Bénéficier d’un dédommagement avec l’AJPA
L’Allocation journalière du proche aidant (AJPA) permet d’indemniser celui-ci lorsqu’il prend un congé proche aidant pour s’occuper de son parent. Cela signifie qu’il demande à son employeur un congé de ce type, et ne sera pas rémunéré par lui pendant son congé.
S’il répond aux conditions d’attribution de l’AJPA, le proche aidant pourra ainsi s’arrêter jusqu’à 66 jours et recevoir pendant cette période une indemnité journalière.
Il est à noter que pendant cette période de congés de proche aidant couverte par l’AJPA, l’aidant cotise à une assurance vieillesse spécifique. Ainsi, il peut bénéficier de trimestres supplémentaires pour le calcul de ses droits à la retraite.
LIRE AUSSI : Peut-on être aidant et avoir droit à la retraite à taux plein ?
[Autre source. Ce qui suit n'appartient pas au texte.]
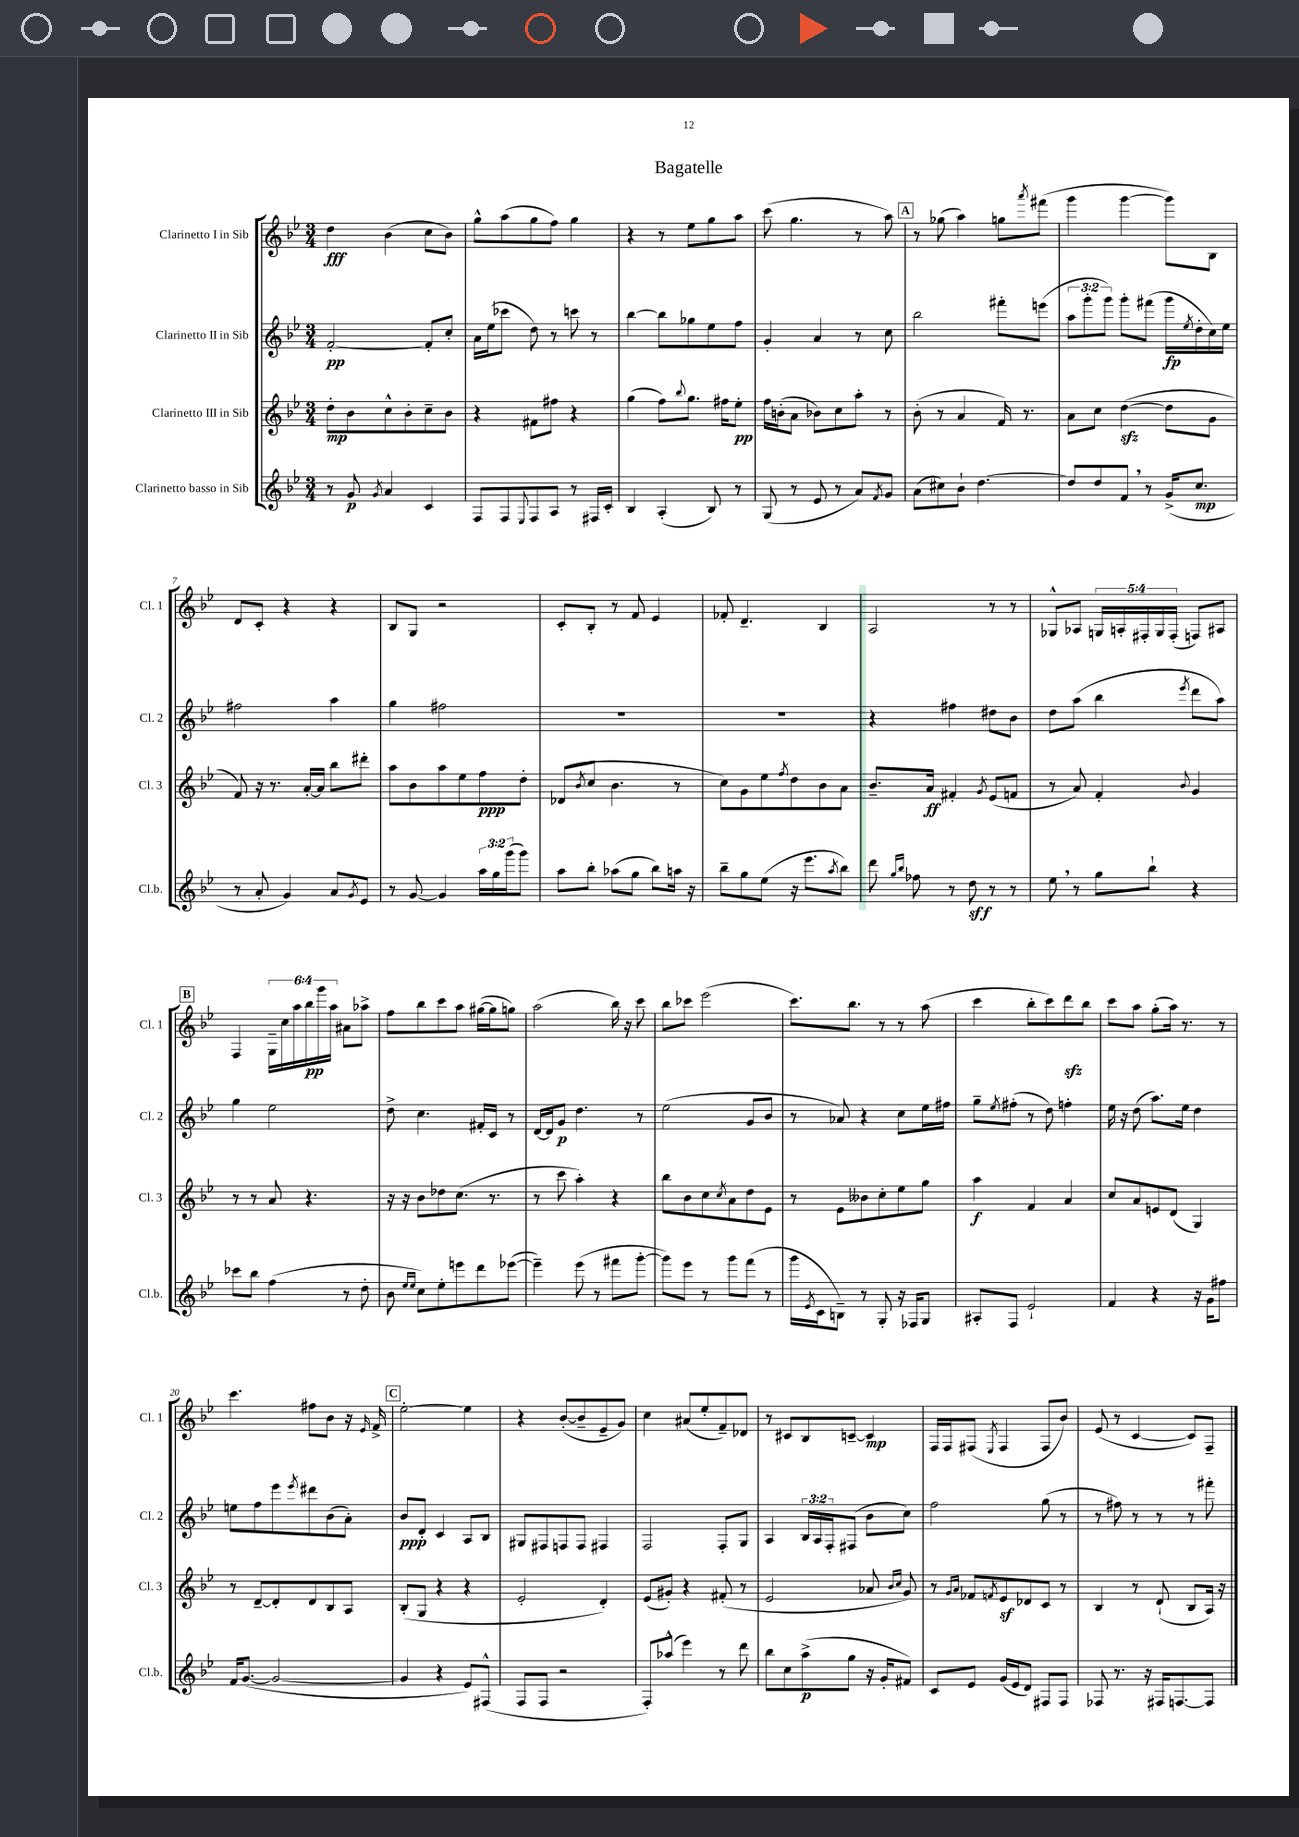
\header { title = "Bagatelle" }
<<
\new StaffGroup <<
\new Staff = "s0" \with { instrumentName = "Clarinetto I in Sib" shortInstrumentName = "Cl. 1" } {
    \clef treble \key bes \major \numericTimeSignature \time 3/4 \override Staff.TupletNumber.text = #tuplet-number::calc-fraction-text
    d''4\fff bes'4( c''8 bes'8) |
    g''8-^ a''8( g''8 f''8) g''4 |
    r4 r8 ees''8 g''8 a''8 |
    c'''8( g''4. r8 a''8) |
    \mark \markup { \box "A" } r8 ges''8( a''4) g''8 \acciaccatura { a'''8 } fis'''8( |
    g'''4 g'''4~ g'''8) bes8 |
    d'8 c'8-. r4 r4 |
    bes8 g8 r2 |
    c'8-. bes8-. r8 f'8 ees'4 |
    fes'8-. d'4.-- bes4 |
    a2 r8 r8 |
    ges8-^ aes8 \tuplet 5/4 { g16 a16-. fis16-. g16 fis16-.( } f8) ais8 |
    \mark \markup { \box "B" } f4 \tuplet 6/4 { g16-- c''16 a''16 bes''16\pp g'''16 a''16 } ais'8 aes''8-> |
    f''8 bes''8 c'''8 a''8 gis''16~( gis''16 g''8) |
    a''2( bes''16) r16 c'''8 |
    bes''8 ces'''8 ees'''2( |
    c'''8.) bes''8. r8 r8 a''8( |
    c'''4 bes''8-. c'''8) d'''8\sfz bes''8 |
    c'''8 a''8 g''8-.( a''16) r8. r8 |
    c'''4. fis''8 bes'8 r16 \grace { ees'16 } f'16-> |
    \mark \markup { \box "C" } ees''2~-. ees''4 |
    r4 bes'8~-.( bes'8-- ees'8-- g'8) |
    c''4 ais'8( ees''8-. f'8--) des'8 |
    r8 cis'8 bes8 c'8~-- c'4\mp |
    f16 f16 fis8( \acciaccatura { ees8 } fis4 fis8 bes'8) |
    ees'8( r8 c'4~ c'8) f8-- \bar "|." |
}
\new Staff = "s1" \with { instrumentName = "Clarinetto II in Sib" shortInstrumentName = "Cl. 2" } {
    \clef treble \key bes \major \numericTimeSignature \time 3/4 \override Staff.TupletNumber.text = #tuplet-number::calc-fraction-text
    f'2~-.\pp f'8-. c''8-. |
    a'16 ees''16( ces'''8 d''8) r8 c'''8 r8 |
    bes''4~ bes''8 ges''8 ees''8 f''8 |
    g'4-. a'4 r8 c''8 |
    \mark \markup { \box "A" } bes''2 fis'''8-. e'''8( |
    \tuplet 3/2 { a''8 g'''8-. g'''8) } g'''8-. fis'''8( g'''16\fp \acciaccatura { ees''8 } d''16-. c''16) ees''16 |
    fis''2 a''4 |
    g''4 fis''2 |
    R2. |
    R2. |
    r4 fis''4 dis''8 bes'8 |
    d''8 a''8( bes''4 \acciaccatura { ees'''8 } d'''8 a''8) |
    \mark \markup { \box "B" } g''4 ees''2 |
    d''8-> c''4. fis'16-. c'16 r8 |
    d'16~ d'16 g'8\p d''4. r8 |
    ees''2( g'8 bes'8 |
    r8 aes'8) r4 c''8 ees''16 fis''16 |
    g''8-- \acciaccatura { ees''8 } fis''8-.( r8 d''8) f''4-. |
    ees''16 r16 d''8( a''8.) ees''16 d''4 |
    e''8 f''8 ees'''8 \acciaccatura { ees'''8 } dis'''8 bes'8( a'8-.) |
    \mark \markup { \box "C" } bes'8\ppp d'8-. c'4 a8 bes8 |
    gis8 fis8 f8 f8 fis4 |
    f2 f8-. g8 |
    a4 \tuplet 3/2 { bes16 a16 f16-. } fis8( bes'8 c''8) |
    f''2 g''8( r8 |
    r8 fis''8) r8 r8 r8 fis'''8-. \bar "|." |
}
\new Staff = "s2" \with { instrumentName = "Clarinetto III in Sib" shortInstrumentName = "Cl. 3" } {
    \clef treble \key bes \major \numericTimeSignature \time 3/4
    d''8-.\mp bes'8 c''8-^ bes'8-. c''8-- bes'8 |
    r4 fis'8 fis''8 r4 |
    g''4( f''8) \appoggiatura { bes''8 } g''8. fis''16 ees''8-.\pp |
    f''16 b'16-.( a'8 bes'8) c''8 a''8-. r8 |
    \mark \markup { \box "A" } bes'8-.( r8 a'4 f'16) r8. |
    a'8 c''8 d''4~\sfz( d''8 g'8 |
    f'8) r16 r8. a'16~-. a'16 bes''8 dis'''8-. |
    a''8 bes'8 a''8 ees''8 f''8\ppp d''8-. |
    des'8( \acciaccatura { bes'8 } c''8 bes'4. r8 |
    c''8) g'8 ees''8 \acciaccatura { f''8 } d''8 bes'8 a'8 |
    bes'8.-- a'16\ff fis'4-. \acciaccatura { g'8 } ees'8( f'8 |
    r8 a'8) f'4-. \appoggiatura { bes'8 } g'4 |
    \mark \markup { \box "B" } r8 r8 a'8 r4. |
    r16 r16 bes'8 des''8 c''8.( r8. |
    r8 c'''8 a''4-.) r4 |
    bes''8 bes'8 c''8 \acciaccatura { c''8 } a'8 d''8 ees'8 |
    r8 ees'8 beses'8 c''8-. ees''8 g''8 |
    a''4\f f'4 a'4 |
    c''8 a'8 e'8 d'8( g4) |
    r8 d'8~-- d'8-. d'8 bes8 a8 |
    \mark \markup { \box "C" } bes8-.( g8 r4 r4 |
    ees'2-. d'4-.) |
    ees'8( gis'8-.) r4 fis'8-.( r8 |
    ees'2 aes'8 \grace { bes'16 c''16 } g'8) |
    r8 \grace { g'16 a'16 } fes'8 \acciaccatura { f'8 } ees'8\sf des'8 c'8 r8 |
    bes4 r8 d'8-!( bes8 a16) r16 \bar "|." |
}
\new Staff = "s3" \with { instrumentName = "Clarinetto basso in Sib" shortInstrumentName = "Cl.b." } {
    \clef treble \key bes \major \numericTimeSignature \time 3/4 \override Staff.TupletNumber.text = #tuplet-number::calc-fraction-text
    r8 g'8\p \acciaccatura { g'8 } a'4 c'4 |
    f8 f8 \appoggiatura { ees8 } f8 a8 r8 fis16 c'16-. |
    bes4 a4-.( bes8) r8 |
    g8( r8 ees'8 r8 a'8) \acciaccatura { f'8 } g'8 |
    \mark \markup { \box "A" } a'8( cis''8) bes'8-! d''4.~ |
    d''8 d''8 f'8 \breathe r8 g'16->( c''8.\mp |
    r8 a'8-. g'4) a'8 \acciaccatura { g'8 } ees'8 |
    r8 g'8~ g'4 \tuplet 3/2 { a''16 g''16 g'''16( } g'''8) |
    a''8 bes''8-. aes''8( g''8 bes''8) a''16 r16 |
    bes''8-- g''8 ees''8( r16 ees'''8. \acciaccatura { a''8 } bes''8) |
    d'''8 \grace { g''16 bes''16 } fes''8 r8 d''8\sff r8 r8 |
    ees''8 \breathe r8 g''8 bes''8-! r4 |
    \mark \markup { \box "B" } ces'''8 bes''8 f''4( r8 d''8-. |
    bes'8 \grace { ees''16 ees''16 } c''8) ees''8-. e'''8 d'''8 ees'''8~( |
    ees'''4--) ees'''8( r8 fis'''8 g'''8~-. |
    g'''8) ees'''8 r8 g'''8 f'''8( r8 |
    g'''16 \acciaccatura { ees'8 } c'16 b8--) r8 g8-. r16 fes16 g8 |
    ais8-. f8 ees'2-! |
    f'4 r4 r16 g'16 fis''8 |
    f'16 g'8.~( g'2~ |
    \mark \markup { \box "C" } g'4 r4 ees'8) fis8-^( |
    f8 f8 r2 |
    f8-.) aes''8-^( ees'''4) r8 d'''8 |
    bes''8 c''8 a''8->\p( g''8 r16 g'16-. fis'8) |
    c'8 ees'8 g'16( ees'16 d'8) fis8 fis8 |
    fes8 r8. r16 fis16 f8.~ f8 \bar "|." |
}
>>
>>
L’aidant familial doit penser à se préserver : s’il tombe malade, s’il se trouve en état d’épuisement, il ne pourra plus s’occuper de son parent. Il doit donc chercher un équilibre, en combinant :
- Soutien psychologique, échanges avec d’autres aidants,
- Activités physiques, exercices de respiration et de méditation pour gérer le stress,
- Aides financières pour profiter de leur droit au répit et organiser des périodes libérées de la charge mentale et physique de la personne âgée.
FAQ
Est-ce normal de devenir plus dur ou irritable en tant qu’aidant ?
C’est une situation connue et relativement fréquente. Cela ne veut pas dire que vous êtes indifférent ou malveillant. Souvent, cela traduit surtout une fatigue ou une surcharge émotionnelle.
Quels sont les signes d’épuisement à surveiller ?
Les plus fréquents sont : une fatigue persistante, de l’irritabilité, la perte de patience, des troubles du sommeil, l’impression d’être « vide », un repli sur soi.
Comment savoir si je suis dépassé et que je dois demander de l’aide ?
Si votre santé mentale ou votre énergie se dégradent durablement, ou si vous perdez toute motivation, il est temps de chercher du soutien.
Quelles aides financières existent pour les aidants familiaux ?
Vous pouvez recourir à plusieurs aides : l’APA qui peut financer le droit au répit, l’AJPA, qui indemnise vos périodes de congé proche aidant.
Existe-t-il des solutions pour préserver sa santé mentale et physique ?
Oui. Il peut s’agir de la pratique d’exercices physiques, du recours au droit au répit, de la participation à des groupes de parole, du soutien psychologique ou simplement une meilleure répartition de la charge.